• Cruciate Ligament Rupture & TPLO | Cave Veterinary Specialists

What is Myasthenia gravis and what are the causes?

Myasthenia gravis is a disease causing muscle weakness. It affects the area where nerves meet the muscles called the neuromuscular junction. Normally, nerve signals are passed on to the muscle with the help of small molecules (a chemical messenger called acetylcholine) crossing this junction and docking onto a specific receptor (acetylcholine receptor). This will trigger the contraction of the muscle. In Myasthenia Gravis there is abnormal transmission of the message between the nerves and the muscles which causes weakness.

Congenital Myasthenia gravis:animals born with myasthenia gravis are born with too few acetylcholine receptors and this disturbs the normal function of the neuromuscular junction. This has been described in Jack Russell terriers, Springer Spaniels and Smooth-haired Fox terriers.

Acquired Myasthenia gravis: this is the more common form of the disease and is considered to be an autoimmune disease. The body’s immune system attacks and destroys the acetylcholine receptors. It is not known why the immune system suddenly decides to attack these receptors in some dogs. Rarely Myasthenia Gravis can be triggered by cancer, or can be associated with other immune diseases affecting the nerves or muscles, or be related to an under-active thyroid gland. It is seen most commonly in Akita Inus, Terrier breeds, German Shorthaired Pointers, German Shepherd dogs and Golden retrievers, Abyssinians and Somali cats.

What are the signs of Myasthenia gravis?

Depending on which muscles of the body will be affected the clinical signs can vary from exercise intolerance (the animal seems normal for the first seconds or minutes and progressively gets weaker and will need to sit down being unable to get up for a couple of seconds to minutes), to complete inability to stand or walk to inability to swallow or keep food down (due to a problem with the food pipe).

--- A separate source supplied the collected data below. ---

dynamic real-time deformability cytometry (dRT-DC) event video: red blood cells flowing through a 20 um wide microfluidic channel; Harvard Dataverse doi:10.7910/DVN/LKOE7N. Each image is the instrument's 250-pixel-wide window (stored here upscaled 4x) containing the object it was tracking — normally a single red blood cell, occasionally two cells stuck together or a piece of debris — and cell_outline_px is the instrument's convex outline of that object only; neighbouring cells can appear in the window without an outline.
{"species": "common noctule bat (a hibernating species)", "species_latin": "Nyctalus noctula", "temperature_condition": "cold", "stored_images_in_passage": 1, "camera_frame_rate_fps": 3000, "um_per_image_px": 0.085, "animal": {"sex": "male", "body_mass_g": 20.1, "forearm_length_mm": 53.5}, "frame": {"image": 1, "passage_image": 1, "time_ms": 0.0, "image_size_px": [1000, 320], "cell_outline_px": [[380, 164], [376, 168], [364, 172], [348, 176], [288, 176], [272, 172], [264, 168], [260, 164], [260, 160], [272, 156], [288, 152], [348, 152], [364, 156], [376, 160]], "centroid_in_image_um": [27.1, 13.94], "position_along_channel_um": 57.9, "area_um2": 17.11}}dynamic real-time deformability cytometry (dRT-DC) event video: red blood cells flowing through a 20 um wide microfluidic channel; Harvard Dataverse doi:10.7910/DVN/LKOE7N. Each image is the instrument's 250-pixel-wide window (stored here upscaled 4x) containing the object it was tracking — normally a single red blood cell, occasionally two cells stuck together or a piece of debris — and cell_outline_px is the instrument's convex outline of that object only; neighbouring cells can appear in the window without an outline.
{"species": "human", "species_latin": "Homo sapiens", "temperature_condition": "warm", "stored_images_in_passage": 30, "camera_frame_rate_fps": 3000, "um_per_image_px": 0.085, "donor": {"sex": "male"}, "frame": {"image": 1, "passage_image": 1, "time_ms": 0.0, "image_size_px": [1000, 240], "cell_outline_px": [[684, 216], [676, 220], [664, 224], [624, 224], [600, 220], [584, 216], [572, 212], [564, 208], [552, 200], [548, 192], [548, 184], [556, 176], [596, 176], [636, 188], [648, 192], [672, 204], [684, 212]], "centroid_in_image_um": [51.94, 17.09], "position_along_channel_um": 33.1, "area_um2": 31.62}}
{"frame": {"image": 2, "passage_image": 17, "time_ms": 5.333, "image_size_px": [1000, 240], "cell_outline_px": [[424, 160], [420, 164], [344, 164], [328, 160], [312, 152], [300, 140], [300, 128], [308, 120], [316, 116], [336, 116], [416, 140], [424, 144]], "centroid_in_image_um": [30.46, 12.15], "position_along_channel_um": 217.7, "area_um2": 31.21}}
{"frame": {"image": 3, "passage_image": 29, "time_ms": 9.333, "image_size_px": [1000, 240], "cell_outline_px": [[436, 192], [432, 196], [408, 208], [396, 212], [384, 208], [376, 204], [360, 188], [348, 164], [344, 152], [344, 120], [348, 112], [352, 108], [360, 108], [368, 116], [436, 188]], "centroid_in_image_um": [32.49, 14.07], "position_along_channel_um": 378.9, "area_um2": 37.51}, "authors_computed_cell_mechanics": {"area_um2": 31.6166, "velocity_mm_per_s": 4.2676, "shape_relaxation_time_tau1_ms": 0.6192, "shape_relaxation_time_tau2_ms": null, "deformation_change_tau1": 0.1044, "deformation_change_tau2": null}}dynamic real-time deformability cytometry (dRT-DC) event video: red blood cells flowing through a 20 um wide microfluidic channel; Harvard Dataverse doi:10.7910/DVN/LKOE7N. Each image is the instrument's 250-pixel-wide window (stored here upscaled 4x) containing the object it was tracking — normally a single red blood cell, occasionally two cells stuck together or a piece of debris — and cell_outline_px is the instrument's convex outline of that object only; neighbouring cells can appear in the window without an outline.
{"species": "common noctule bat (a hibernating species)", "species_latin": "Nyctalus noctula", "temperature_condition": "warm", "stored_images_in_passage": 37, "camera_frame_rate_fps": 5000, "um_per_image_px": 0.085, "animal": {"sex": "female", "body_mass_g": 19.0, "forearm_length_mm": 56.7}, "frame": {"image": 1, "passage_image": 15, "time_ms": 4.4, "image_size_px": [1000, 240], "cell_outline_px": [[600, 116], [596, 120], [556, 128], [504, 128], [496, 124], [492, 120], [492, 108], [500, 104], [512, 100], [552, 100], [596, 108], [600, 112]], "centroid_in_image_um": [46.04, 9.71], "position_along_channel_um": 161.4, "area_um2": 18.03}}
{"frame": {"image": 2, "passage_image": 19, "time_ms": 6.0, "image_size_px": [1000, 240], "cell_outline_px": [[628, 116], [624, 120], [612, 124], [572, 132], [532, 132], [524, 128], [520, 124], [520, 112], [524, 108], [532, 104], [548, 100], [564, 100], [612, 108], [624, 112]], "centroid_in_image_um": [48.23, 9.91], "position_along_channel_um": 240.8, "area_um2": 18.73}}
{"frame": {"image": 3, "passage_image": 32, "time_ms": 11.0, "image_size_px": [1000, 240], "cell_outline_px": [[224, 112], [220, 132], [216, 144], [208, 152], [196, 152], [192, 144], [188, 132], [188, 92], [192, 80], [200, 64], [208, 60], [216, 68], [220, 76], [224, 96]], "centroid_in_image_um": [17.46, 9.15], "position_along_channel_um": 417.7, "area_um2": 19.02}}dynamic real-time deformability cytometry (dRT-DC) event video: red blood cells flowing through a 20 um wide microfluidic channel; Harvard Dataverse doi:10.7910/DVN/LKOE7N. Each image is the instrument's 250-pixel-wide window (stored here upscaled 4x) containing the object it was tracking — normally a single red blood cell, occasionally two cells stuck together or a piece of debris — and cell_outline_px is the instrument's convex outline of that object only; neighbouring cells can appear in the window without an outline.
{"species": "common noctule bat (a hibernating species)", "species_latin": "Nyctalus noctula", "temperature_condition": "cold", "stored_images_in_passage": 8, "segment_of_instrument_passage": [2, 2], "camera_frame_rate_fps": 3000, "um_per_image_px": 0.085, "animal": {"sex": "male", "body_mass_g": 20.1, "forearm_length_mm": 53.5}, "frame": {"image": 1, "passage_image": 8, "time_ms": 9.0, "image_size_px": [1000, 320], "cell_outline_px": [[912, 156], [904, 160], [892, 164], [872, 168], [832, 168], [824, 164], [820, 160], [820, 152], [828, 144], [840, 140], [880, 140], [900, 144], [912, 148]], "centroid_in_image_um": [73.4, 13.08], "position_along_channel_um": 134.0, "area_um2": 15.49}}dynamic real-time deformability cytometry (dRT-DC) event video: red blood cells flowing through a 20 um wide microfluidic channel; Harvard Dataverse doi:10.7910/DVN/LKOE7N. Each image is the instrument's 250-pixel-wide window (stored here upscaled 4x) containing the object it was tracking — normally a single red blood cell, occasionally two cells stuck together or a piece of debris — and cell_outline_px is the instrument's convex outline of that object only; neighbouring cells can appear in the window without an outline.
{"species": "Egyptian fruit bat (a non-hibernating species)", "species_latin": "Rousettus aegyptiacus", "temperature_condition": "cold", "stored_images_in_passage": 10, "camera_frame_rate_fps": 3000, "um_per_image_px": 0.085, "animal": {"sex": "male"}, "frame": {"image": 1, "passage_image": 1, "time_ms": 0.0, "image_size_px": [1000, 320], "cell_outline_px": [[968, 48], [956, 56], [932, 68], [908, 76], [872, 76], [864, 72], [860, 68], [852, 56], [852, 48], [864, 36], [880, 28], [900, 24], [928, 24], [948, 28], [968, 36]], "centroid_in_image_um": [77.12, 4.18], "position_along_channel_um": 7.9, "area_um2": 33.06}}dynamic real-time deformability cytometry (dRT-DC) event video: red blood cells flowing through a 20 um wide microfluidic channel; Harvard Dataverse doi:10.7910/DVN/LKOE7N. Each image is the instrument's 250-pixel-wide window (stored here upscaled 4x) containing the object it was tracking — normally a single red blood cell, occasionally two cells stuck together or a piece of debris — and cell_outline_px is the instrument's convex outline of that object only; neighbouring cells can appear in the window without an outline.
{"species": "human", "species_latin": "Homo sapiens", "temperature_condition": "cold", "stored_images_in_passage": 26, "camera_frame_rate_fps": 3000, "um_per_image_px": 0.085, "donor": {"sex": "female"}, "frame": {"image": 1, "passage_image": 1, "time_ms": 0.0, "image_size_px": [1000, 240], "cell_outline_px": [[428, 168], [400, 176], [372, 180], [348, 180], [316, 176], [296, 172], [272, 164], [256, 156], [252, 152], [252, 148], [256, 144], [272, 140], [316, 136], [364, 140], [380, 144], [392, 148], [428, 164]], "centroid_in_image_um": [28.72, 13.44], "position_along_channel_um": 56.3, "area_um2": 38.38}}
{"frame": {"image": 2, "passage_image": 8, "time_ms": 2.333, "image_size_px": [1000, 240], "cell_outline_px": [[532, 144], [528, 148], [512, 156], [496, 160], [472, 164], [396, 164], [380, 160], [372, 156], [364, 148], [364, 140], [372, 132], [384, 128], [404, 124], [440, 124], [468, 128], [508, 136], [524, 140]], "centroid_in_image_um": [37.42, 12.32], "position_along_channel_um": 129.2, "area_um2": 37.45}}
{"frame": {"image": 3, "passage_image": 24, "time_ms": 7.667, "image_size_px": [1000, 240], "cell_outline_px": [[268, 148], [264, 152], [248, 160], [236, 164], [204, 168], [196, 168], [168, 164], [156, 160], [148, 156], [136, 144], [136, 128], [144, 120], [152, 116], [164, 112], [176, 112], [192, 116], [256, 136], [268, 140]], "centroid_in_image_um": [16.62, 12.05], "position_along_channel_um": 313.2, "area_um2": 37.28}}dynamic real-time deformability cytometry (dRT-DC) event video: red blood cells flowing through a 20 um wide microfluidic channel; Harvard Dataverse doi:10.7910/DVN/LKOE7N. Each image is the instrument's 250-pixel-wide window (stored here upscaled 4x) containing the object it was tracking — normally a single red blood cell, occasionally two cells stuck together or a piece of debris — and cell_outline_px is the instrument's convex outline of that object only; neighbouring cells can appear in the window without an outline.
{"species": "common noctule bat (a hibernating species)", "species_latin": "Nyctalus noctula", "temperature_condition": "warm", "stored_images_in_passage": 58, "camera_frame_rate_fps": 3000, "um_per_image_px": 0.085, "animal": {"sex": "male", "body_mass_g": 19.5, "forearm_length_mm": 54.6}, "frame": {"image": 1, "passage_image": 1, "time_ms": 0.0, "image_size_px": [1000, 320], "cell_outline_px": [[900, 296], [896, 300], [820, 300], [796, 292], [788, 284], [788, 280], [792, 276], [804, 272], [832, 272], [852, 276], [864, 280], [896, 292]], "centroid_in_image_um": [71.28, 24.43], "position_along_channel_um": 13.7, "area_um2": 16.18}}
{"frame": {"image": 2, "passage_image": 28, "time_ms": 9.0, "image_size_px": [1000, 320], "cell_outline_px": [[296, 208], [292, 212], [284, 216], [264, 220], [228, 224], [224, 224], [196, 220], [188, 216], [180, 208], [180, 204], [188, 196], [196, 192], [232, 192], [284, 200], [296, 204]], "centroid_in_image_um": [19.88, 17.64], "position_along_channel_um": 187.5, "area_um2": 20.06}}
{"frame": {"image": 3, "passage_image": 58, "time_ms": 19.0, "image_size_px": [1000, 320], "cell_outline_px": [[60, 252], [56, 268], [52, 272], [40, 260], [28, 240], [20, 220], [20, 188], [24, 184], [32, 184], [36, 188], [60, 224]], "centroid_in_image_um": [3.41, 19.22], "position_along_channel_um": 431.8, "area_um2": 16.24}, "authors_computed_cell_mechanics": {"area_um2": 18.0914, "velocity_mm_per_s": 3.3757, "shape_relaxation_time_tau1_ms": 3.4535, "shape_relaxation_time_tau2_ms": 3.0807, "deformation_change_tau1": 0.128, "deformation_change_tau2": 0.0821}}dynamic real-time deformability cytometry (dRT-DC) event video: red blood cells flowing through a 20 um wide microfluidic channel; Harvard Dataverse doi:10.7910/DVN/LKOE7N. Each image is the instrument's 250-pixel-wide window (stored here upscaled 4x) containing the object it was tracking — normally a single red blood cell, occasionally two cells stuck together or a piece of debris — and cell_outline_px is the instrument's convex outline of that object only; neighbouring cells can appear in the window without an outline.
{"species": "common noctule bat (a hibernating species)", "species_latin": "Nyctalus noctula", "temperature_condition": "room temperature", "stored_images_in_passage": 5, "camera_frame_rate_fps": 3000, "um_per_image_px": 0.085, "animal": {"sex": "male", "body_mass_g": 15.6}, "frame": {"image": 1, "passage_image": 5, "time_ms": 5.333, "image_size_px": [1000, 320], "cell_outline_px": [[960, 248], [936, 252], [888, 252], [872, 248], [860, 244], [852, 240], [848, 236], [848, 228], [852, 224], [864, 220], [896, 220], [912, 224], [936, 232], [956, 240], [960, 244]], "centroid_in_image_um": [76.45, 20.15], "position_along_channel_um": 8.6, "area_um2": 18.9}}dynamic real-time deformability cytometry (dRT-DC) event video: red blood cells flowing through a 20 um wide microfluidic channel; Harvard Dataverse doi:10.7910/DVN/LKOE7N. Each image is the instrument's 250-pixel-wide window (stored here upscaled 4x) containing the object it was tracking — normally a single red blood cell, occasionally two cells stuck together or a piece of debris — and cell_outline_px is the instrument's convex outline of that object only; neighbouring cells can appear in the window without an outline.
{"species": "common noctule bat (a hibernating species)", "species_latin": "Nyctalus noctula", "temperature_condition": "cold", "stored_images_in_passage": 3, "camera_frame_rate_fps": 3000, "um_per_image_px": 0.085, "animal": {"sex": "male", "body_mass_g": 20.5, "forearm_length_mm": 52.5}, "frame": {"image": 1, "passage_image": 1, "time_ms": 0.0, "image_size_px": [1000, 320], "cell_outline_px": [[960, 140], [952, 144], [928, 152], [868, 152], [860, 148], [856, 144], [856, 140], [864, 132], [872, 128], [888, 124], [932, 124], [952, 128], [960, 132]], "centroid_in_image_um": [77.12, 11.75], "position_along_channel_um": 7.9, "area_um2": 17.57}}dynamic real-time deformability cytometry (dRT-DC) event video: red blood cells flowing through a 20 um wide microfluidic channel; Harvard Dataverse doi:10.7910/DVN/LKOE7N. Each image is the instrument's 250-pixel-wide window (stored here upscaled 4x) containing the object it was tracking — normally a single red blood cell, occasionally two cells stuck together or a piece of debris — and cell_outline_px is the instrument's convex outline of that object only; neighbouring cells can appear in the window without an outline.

How is Myasthenia gravis diagnosed?

The investigations vary depending on the subtype of Myasthenia gravis. In most cases the best test to diagnose acquired MG in is a blood test which looks for antibodies directed toward the acetylcholine receptor. Sometimes another test needs to be performed where a drug is given which quickly (but only shortly) reverses the weakness if it is caused by MG. Electrodiagnostic studies can be very useful in ruling out other neuromuscular diseases that might cause similar signs. In cases were a congenital form is suspected a muscle biopsy needs to be taken and sent away for analysis. If there is a suspicion that the MG was triggered by an underlying disease, like cancer, then other investigations may be required: chest X-Rays, abdominal ultrasound or a CT scan.

What treatment options are available?

Specific treatment tries to diminish the clinical signs by giving a medication to help with the transmission of the signal between the nerves and muscle. Depending on individual circumstances, it may be necessary to give drugs that will suppress the immune system to stop it attacking the receptors.

What is the prognosis?

In mild cases prognosis is generally good and a complete recovery can be achieved. Repeated blood tests to measure anti-AChR antibody levels will be required. In more severe cases (especially if the problems swallowing lead to severe pneumonia) the prognosis is quite guarded. The earlier the diagnosis is made and treatment is started the higher is the chance of a successful outcome. Some patients will go into remission over 6 months.